Why Existing Storage Technologies Fall Short
The incumbent bulk hydrogen storage options each carry a structural penalty:
- Compressed gas (350–700 bar): High-pressure vessels are expensive. Scaling storage means buying more tanks. CAPEX scales with volume.
- Liquid hydrogen (–253°C): Liquefaction consumes approximately 30–35% of the hydrogen’s energy content. Boil-off losses during storage can reach 0.3–0.5%/day (U.S. DOE, 2022¹⁰).
- Underground salt cavern storage: Low-cost at scale but geographically constrained to specific geology. Not deployable at a project site.
- Ammonia as a hydrogen carrier: Viable for shipping but requires energy-intensive cracking back to hydrogen at point of use, adding cost and infrastructure complexity. Its hazardous safety profile limits the locations suitable for storage.
None of these technologies enables a project developer, a mining operator, or a national reserve manager to say: “I need to double my storage buffer — how much does that cost?” and receive an answer that is linear and affordable.
Hydrilyte: The Infrastructure-Compatible Alternative
Hydrilyte® is a liquid, hydrogen storage technology — pumpable, storable at ambient pressure and temperature, and transportable using the same tanks, trucks, and infrastructure currently used for diesel. This last point is not incidental. It means that the transition from diesel reserves to hydrogen reserves does not require a parallel capital buildout of new storage and logistics infrastructure. It means the 28-day diesel reserve that Australia currently holds could, over time, be converted to a 90-day hydrogen reserve capitalising on assets that already exist and extending that tank infrastructure.
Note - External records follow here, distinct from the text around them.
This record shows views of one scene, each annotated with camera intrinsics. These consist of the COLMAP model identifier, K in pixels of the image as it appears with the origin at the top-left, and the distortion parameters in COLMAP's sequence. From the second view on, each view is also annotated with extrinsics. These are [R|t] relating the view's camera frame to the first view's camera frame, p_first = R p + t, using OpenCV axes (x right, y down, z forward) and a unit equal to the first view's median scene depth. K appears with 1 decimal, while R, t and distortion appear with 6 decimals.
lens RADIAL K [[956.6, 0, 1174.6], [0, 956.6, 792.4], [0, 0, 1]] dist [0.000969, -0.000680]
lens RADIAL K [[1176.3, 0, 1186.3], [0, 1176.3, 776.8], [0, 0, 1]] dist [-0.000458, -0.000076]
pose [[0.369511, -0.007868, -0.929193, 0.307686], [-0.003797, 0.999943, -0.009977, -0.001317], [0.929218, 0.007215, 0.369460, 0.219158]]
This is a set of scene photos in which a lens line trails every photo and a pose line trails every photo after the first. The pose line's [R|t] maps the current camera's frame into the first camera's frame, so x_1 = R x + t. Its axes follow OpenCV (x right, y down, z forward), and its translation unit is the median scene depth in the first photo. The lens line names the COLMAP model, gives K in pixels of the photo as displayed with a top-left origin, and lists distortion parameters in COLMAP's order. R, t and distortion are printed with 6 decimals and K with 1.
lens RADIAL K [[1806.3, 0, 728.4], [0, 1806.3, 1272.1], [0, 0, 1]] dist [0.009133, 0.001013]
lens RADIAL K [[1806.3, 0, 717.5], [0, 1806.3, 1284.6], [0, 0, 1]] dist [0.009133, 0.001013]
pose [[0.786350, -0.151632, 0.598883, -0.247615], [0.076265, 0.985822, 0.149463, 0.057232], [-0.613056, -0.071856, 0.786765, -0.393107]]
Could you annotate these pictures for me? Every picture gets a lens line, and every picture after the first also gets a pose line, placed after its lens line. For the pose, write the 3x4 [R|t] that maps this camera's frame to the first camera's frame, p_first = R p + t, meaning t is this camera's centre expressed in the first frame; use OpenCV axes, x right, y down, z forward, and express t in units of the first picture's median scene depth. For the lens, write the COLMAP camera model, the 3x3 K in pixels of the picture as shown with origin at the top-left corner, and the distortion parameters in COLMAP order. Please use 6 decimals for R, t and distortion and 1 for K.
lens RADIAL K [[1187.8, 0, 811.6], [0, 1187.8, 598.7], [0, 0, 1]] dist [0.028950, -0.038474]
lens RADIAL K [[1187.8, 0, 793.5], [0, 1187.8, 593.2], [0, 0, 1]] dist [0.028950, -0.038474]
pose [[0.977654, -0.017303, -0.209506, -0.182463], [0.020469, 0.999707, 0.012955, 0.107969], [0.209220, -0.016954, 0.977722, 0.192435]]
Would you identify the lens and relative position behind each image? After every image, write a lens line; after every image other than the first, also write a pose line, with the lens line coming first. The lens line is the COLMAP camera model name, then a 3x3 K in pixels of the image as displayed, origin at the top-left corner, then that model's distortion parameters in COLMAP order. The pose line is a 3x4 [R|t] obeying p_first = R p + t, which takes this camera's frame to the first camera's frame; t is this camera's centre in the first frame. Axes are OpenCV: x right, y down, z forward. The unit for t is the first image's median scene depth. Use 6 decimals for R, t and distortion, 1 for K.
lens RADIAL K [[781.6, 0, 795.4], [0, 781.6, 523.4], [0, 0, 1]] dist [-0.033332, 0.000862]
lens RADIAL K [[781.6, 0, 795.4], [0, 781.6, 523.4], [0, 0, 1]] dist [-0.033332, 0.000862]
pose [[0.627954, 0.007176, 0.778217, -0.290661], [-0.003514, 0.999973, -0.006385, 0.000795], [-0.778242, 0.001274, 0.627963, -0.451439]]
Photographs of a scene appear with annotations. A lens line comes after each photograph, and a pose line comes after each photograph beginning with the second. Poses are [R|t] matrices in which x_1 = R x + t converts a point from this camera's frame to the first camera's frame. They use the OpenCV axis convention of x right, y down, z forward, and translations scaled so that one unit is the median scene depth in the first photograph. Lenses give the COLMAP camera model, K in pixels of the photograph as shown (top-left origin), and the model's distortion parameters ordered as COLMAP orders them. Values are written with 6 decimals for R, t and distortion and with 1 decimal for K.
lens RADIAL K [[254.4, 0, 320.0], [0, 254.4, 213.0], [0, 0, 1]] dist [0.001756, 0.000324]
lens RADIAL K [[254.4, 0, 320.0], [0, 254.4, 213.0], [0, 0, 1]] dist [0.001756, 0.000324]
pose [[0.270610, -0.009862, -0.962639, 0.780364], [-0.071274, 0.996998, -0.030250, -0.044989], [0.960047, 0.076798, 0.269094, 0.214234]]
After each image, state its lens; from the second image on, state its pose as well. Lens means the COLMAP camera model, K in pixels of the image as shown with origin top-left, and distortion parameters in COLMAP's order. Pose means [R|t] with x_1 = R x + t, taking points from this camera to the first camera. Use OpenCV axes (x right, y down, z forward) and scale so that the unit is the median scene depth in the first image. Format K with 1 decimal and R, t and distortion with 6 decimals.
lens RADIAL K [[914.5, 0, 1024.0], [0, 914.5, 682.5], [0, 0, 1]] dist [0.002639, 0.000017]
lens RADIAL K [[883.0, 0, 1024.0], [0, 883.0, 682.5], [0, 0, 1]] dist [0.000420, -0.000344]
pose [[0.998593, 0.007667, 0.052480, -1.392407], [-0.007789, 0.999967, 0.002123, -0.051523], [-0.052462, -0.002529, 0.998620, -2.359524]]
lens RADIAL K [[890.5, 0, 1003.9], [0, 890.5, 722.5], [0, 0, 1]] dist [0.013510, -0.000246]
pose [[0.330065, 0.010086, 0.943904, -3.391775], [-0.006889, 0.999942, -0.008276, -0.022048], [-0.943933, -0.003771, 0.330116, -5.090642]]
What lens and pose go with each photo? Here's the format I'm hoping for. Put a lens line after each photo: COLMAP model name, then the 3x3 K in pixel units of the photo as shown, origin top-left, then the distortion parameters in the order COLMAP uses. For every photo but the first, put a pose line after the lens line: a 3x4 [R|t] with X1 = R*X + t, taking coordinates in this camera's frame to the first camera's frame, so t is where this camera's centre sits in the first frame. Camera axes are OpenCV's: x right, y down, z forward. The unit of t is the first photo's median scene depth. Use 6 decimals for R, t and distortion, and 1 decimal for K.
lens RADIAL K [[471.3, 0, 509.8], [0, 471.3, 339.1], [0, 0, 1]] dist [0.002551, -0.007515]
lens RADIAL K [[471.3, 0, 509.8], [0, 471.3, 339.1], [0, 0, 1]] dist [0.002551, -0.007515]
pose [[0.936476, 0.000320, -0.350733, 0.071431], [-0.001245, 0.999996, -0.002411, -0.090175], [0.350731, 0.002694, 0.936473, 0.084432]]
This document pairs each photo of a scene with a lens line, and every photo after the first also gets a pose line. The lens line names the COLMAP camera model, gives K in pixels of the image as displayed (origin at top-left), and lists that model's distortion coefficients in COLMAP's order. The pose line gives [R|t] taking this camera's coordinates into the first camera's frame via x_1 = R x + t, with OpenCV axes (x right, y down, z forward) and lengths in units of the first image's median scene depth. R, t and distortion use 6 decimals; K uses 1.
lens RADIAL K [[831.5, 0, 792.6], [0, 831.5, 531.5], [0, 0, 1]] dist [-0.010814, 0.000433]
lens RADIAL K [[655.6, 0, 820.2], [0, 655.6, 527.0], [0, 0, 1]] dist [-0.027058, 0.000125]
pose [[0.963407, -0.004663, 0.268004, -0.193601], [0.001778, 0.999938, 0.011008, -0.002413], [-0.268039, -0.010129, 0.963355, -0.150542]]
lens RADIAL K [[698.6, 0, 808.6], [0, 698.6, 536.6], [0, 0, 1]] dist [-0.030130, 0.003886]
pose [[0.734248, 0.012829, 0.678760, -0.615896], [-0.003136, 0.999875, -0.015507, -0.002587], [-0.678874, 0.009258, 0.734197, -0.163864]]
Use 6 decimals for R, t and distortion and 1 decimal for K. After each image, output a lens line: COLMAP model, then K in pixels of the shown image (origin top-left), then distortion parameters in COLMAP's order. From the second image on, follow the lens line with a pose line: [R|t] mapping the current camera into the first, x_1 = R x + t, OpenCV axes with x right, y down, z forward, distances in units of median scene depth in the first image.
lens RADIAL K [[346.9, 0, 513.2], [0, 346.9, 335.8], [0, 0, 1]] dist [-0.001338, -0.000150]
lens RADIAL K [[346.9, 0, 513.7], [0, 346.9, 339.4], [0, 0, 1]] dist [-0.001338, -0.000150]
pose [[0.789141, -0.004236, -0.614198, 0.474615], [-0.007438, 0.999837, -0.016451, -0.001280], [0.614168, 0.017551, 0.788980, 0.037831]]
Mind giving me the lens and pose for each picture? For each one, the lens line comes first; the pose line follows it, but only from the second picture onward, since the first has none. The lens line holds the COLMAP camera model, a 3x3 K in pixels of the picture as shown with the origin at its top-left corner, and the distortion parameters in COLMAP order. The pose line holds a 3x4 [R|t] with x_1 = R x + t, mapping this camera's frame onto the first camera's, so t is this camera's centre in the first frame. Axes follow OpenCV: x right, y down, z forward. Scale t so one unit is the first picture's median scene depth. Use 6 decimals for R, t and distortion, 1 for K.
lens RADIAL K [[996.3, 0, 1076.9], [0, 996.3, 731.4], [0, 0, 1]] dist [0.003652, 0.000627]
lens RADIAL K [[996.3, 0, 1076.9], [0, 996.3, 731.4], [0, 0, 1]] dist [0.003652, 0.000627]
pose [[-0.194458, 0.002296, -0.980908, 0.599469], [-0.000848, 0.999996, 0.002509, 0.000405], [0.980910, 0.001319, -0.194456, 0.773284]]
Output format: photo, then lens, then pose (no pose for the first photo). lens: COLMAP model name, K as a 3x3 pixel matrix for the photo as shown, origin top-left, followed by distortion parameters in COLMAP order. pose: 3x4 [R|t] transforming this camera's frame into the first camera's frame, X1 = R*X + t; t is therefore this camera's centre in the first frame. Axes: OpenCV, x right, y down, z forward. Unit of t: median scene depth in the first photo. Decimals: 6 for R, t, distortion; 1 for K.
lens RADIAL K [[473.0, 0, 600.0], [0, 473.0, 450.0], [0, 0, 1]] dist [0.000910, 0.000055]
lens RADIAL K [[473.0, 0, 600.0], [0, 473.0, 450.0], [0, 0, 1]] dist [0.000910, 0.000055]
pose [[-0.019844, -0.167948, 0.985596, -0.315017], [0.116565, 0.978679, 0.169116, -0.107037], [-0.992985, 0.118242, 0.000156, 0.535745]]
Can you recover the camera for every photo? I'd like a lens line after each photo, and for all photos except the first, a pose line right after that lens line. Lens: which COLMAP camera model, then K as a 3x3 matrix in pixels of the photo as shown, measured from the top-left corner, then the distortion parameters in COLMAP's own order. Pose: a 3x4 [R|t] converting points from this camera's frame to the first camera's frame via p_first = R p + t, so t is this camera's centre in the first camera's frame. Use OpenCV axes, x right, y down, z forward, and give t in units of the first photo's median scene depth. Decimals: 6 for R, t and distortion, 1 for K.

The critical economic characteristic of Hydrilyte® is that incremental storage capacity requires only marginal additional CAPEX — the cost of more storage medium, not more pressure vessels or cryogenic plant. This changes the calculus for supply chain resilience entirely. For the first time, a hydrogen project developer can build in a 30-, 60-, or 90-day buffer at a cost that is proportionate to the risk it mitigates.
This matters for three supply chain resilience scenarios that are now live, not theoretical:
- Geopolitical disruption — A Hormuz closure, a Taiwan Strait incident, or a Suez blockage can sever fuel supply chains for weeks. A 90-day hydrogen reserve, held domestically, is immune to that disruption.
- Renewable intermittency — Green hydrogen is produced from wind and solar, which are variable. A multi-week storage buffer decouples hydrogen supply from short-term weather events that curtail production.
- Infrastructure failure — Pipelines, terminals, and shipping routes are vulnerable to accident, cyberattack, and extreme weather. Distributed, ambient-condition hydrogen storage is inherently more resilient than centralised cryogenic or compressed storage facilities.
The Strategic Imperative
The US-Iran confrontation over the Strait of Hormuz has done what years of policy discussion could not: it has made energy storage a front-page issue. Governments are now asking, with urgency, how to reduce their dependence on imported liquid fuels and how to hold meaningful strategic reserves.
The answer is not batteries alone — they are the right tool for hours, not months. The answer is not continued dependence on diesel — its supply chains are the vulnerability. The answer is a transition to hydrogen-based long-duration storage, built on infrastructure that is safe, scalable, and affordable.
Hydrilyte® is the technology that makes that transition possible. It is safe — no high-pressure vessels, no cryogenic hazards. It is low-cost to scale — incremental storage at marginal incremental CAPEX. And it is infrastructure-compatible — deployable today, using assets that exist today.
An investment in Hydrilyte® is an investment in the resilience of hydrogen energy supply chains globally.